Le PLR Alexandre de Senarclens a récemment livré un verdict implacable : « La maison Genève internationale brûle. » Tandis que le Grand Conseil genevois débloque dix millions de francs pour soutenir les ONG locales, une question demeure : cette maison brûle-t-elle sous l’effet du nouveau pouvoir américain, peu enclin à les maintenir sous perfusion, ou pour des raisons plus profondes ?

En 2021, le président de la Confédération. Guy Parmelin, et la Suisse étaient encore au centre de la table des pourparlers entre les Etats-Unis et la Russie. 4 ans plus tard, notre pays ne compte plus et a été remplacé par l’Arabie saoudite. Vous avez dit gâchis ?

Le récent choix de Trump et Poutine de se retrouver en Arabie saoudite, plutôt que sur nos terres, apporte un éclairage décisif. Six mois après le sommet du Bürgenstock, organisé par l’ex-présidente de la Confédération Viola Amherd, la Suisse n’est tout simplement plus perçue comme un partenaire crédible pour « développer une vision commune de la voie à suivre pour obtenir une paix équitable et durable en Ukraine », selon les termes du DFAE de l’époque.
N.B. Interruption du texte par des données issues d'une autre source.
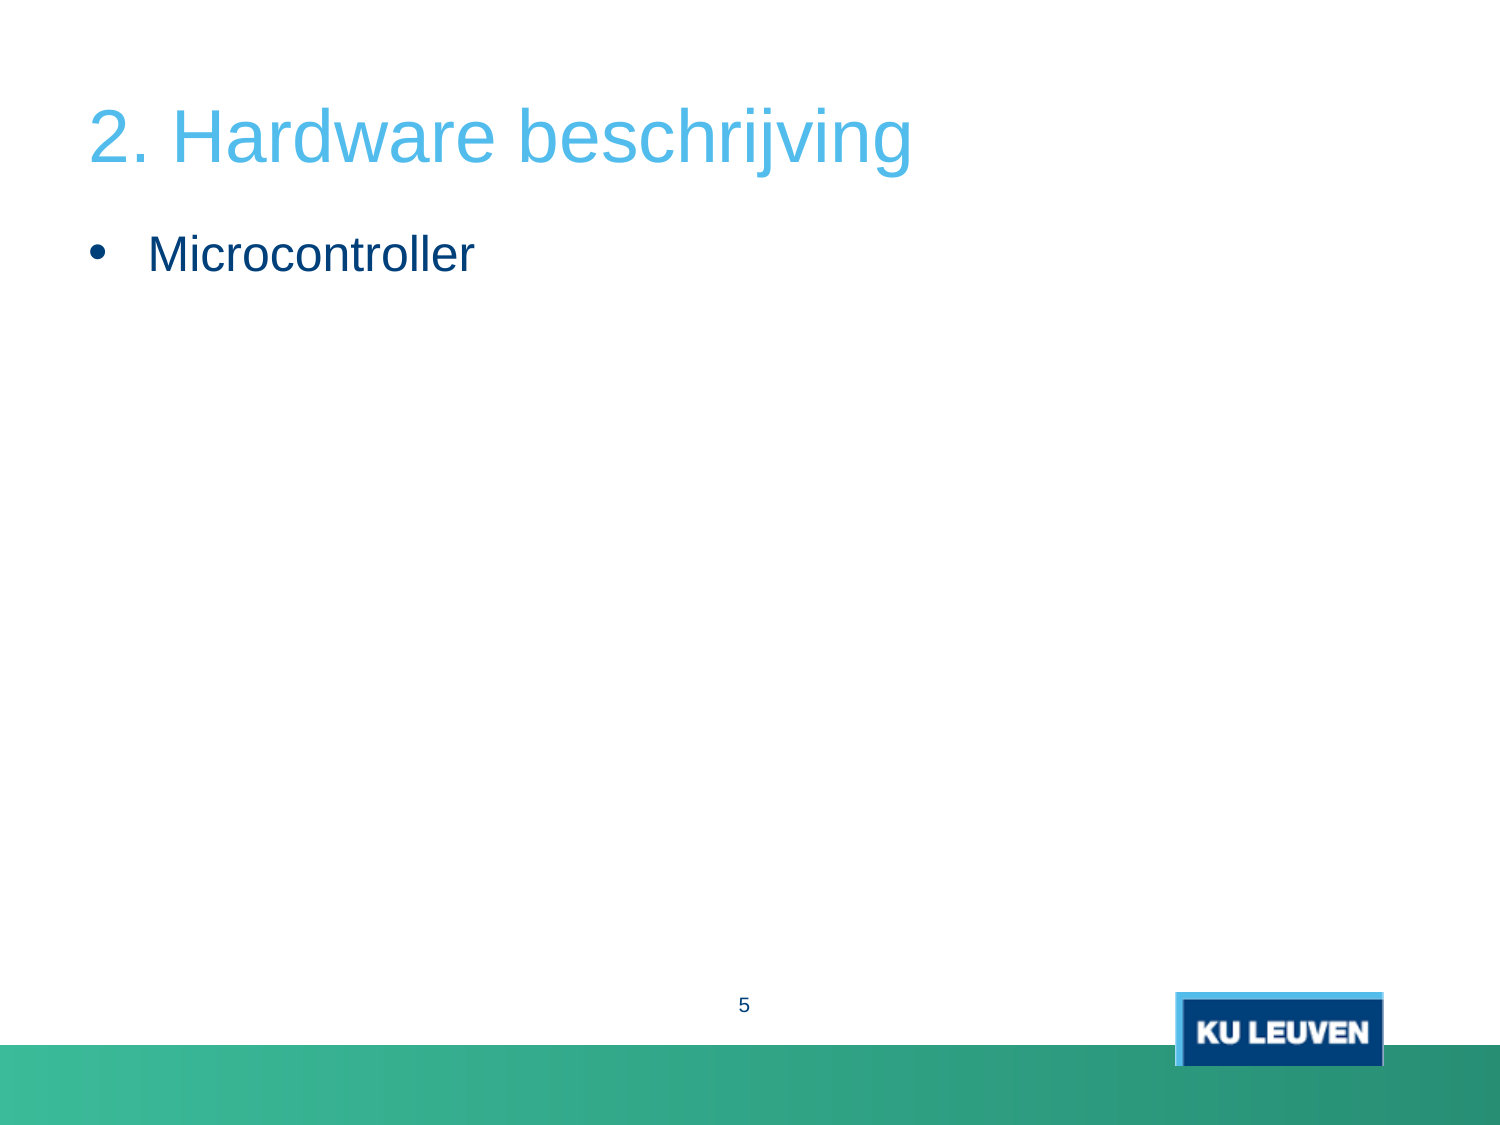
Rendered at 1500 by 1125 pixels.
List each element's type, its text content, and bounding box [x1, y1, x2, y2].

title 2. Hardware beschrijving [88, 29, 1456, 178]
list Microcontroller [88, 221, 1456, 948]
slide_number <number> [596, 992, 750, 1040]
picture [1175, 992, 1384, 1066]
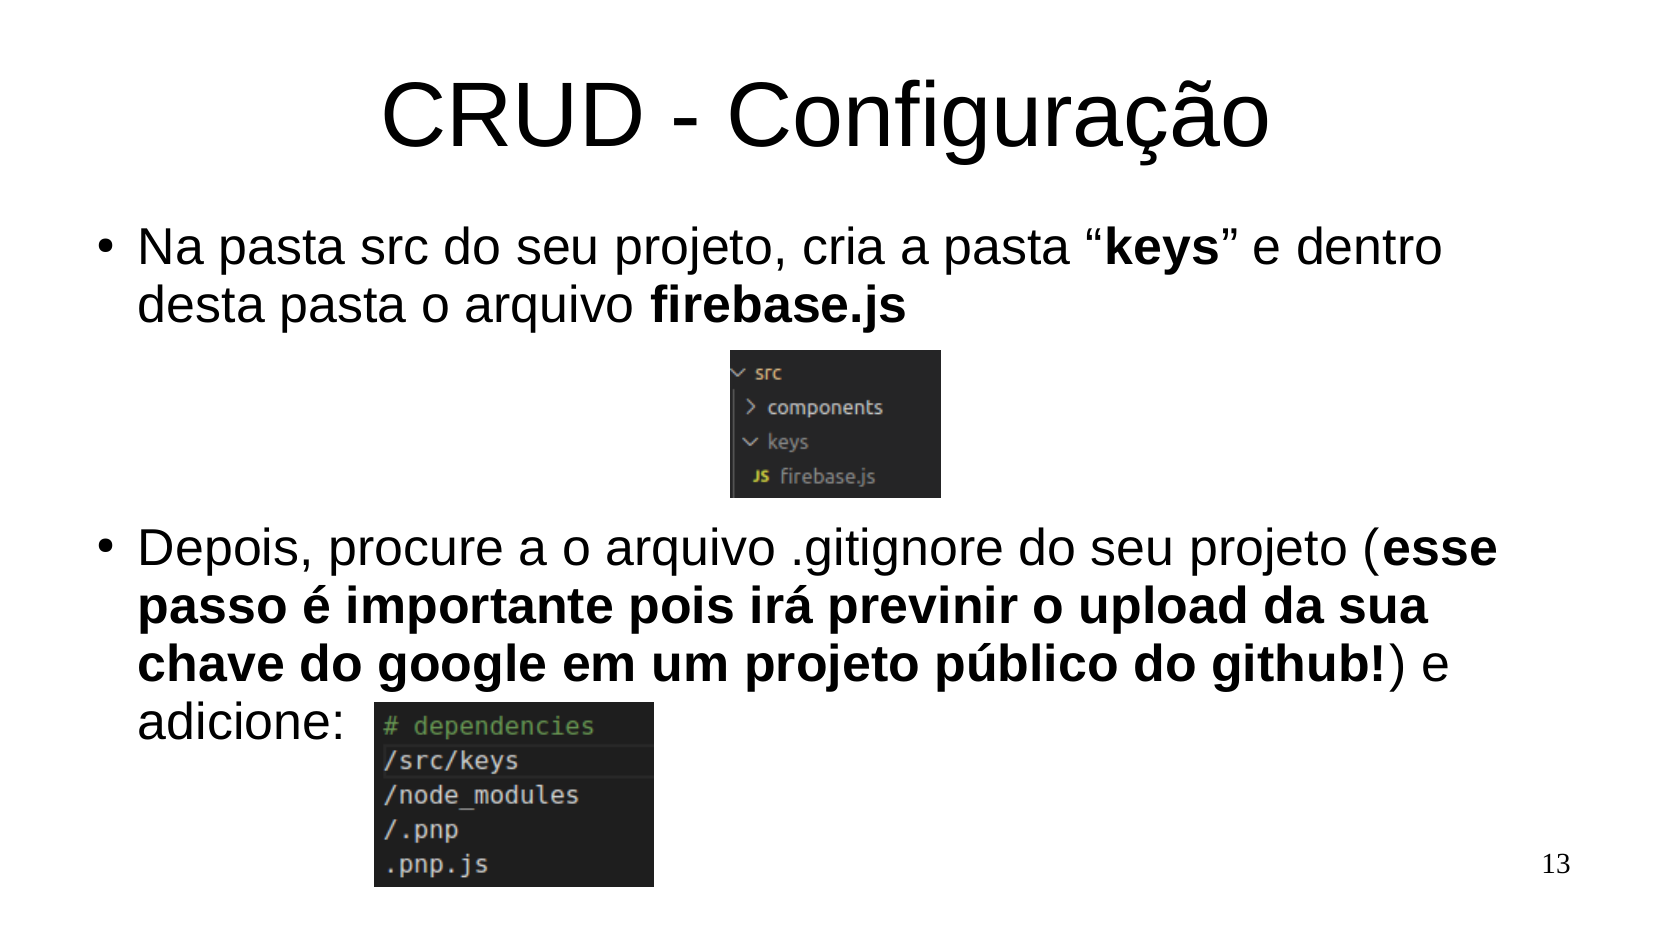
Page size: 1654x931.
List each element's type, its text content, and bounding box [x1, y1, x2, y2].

picture [730, 350, 941, 498]
picture [374, 702, 654, 887]
list Na pasta src do seu projeto, cria a pasta “keys” e dentro desta pasta o arquivo firebase.js Depois, procure a o arquivo .gitignore do seu projeto (esse passo é importante pois irá previnir o upload da sua chave do google em um projeto público do github!) e adicione: [82, 217, 1571, 758]
title CRUD - Configuração [82, 37, 1571, 193]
La paix, c’est mieux quand on la fait à deux

Il faut dire que pour poser « la base d’un processus de paix », encore faut-il avoir les deux belligérants sous la main. Or, la Suisse, emportée par sa zelenskophilie, avait pris soin de ne pas inviter la Russie. Le résultat est sans appel : notre pays, autrefois incontournable dans la diplomatie mondiale, voit son influence s’effriter. Si les États-Unis de Trump se désintéressent de nous, ce n’est pas uniquement par cynisme, mais parce que la Suisse elle-même a renoncé à son rôle historique de médiateur.
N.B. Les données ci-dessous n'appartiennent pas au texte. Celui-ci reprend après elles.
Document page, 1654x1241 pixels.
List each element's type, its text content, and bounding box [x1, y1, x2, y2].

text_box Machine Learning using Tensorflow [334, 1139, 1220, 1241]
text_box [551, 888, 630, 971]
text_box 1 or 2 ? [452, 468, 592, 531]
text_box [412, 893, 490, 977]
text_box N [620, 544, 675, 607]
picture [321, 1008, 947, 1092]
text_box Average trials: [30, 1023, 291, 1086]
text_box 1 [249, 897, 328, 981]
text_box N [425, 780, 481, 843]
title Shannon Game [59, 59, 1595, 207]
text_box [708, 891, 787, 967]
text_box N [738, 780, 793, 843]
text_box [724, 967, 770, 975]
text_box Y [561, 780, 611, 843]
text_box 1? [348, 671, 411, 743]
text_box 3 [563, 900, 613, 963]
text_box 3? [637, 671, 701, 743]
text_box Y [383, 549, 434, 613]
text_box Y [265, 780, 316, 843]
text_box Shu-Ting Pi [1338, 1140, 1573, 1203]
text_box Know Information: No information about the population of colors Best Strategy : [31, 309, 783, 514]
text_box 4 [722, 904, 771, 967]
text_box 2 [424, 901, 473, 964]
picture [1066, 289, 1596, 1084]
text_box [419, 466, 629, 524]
Alors, c’est en Arabie saoudite que se déroulera la suite des événements. Il faut en saisir l’ironie : obnubilés par notre envie de poser aux côtés des figures à la mode, nous avons poussé nos ex-partenaires à se retrouver dans un pays qui est aux droits de l’homme ce que l’Eurovision est à la sobriété musicale. Comment, dès lors, ne pas sourire en découvrant le pauvre DFAE réclamer chez Watson que « l’Ukraine soit impliquée dès le début dans ces discussions, puisqu’il s’agit de son avenir » ?

Outre qu’une même logique aurait dû prévaloir au Bürgenstock, comment ne pas se demander – brutalement – qui en a encore quoi que ce soit à faire des leçons de morale du département d’Ignazio Cassis, à part peut-être Ignazio Cassis lui-même ?

On pourra toujours dépenser des millions d’argent public pour sauver la Genève internationale, mais ce sera sans effet. On peut aussi inscrire la neutralité dans notre Constitution, comme le demande Pro Suisse. Ça coûte moins cher au contribuable et ça nous évite de devenir un anachronisme.